AspenTech is increasingly well positioned to help customers solve the complexity of the dual challenge: meeting the increasing demand for resources from a rapidly growing population in a profitable and sustainable manner. “We’re seeing that especially in Europe,” adds Ron. “And we’re beginning to witness it in the US, with the pace of execution of projects across green energy, hydrogen, or energy efficiency. To realize that in the time frames we have in mind, you need repeatable, reusable and modular designs across the process industry. At AspenTech, we provide that capability.”

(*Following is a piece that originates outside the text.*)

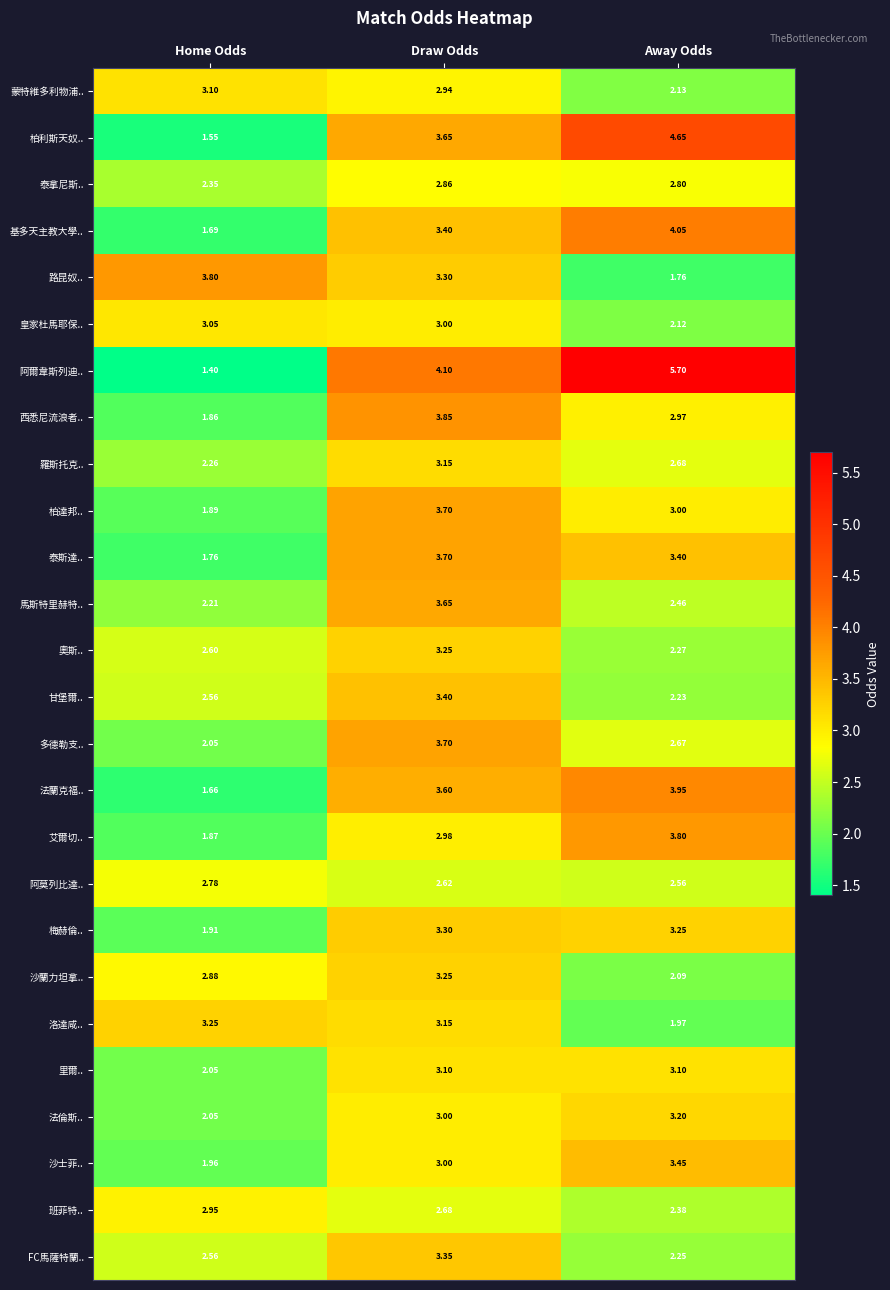

At which label is 奧斯.. closest to 2?

Away Odds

As Judith is keen to emphasize, AspenTech’s solutions also deliver tangible benefits for EPCs, by improving workplace organization and empowering achievement. “Especially in the current climate, a lot of projects are being reevaluated and rescoped,” she reflects. “Our solutions create value by empowering EPCs to innovate and deliver projects safely, on-schedule, and on-budget, even as margins are getting tighter, and constraints are increasing.”

AI plays a critical role in all of AspenTech’s solutions. “Since we introduced AI-driven Aspen Mtell® a few years ago, it has been implemented by refining companies around the world to predict and prevent downtime months in advance,” adds Ron. AI will continue playing a predominant role in AspenTech’s future portfolio.

“Looking forward, we’re partnering very seriously with a number of leading companies in each of our key areas, with a focus on creating a deep level of innovation and sustainability across our solutions. A lot of energy companies are really trying, and in many cases succeeding, to become significantly more sustainable, but they have a tough time telling the story. We want to work with them to design and implement the right systems to make that information more transparent.”